Work to be completed
Go through the entries below and tally the lines containing the string "ustedes"; report only the tally.

Page-level text extractions:
****************************************

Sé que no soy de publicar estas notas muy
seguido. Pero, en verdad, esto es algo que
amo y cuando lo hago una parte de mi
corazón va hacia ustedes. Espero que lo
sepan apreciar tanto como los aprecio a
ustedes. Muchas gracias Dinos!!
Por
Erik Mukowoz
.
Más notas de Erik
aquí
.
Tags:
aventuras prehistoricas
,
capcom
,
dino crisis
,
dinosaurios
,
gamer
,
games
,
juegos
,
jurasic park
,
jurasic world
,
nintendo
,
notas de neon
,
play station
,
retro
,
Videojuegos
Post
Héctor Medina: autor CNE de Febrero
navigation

****************************************

Solution to the problem
2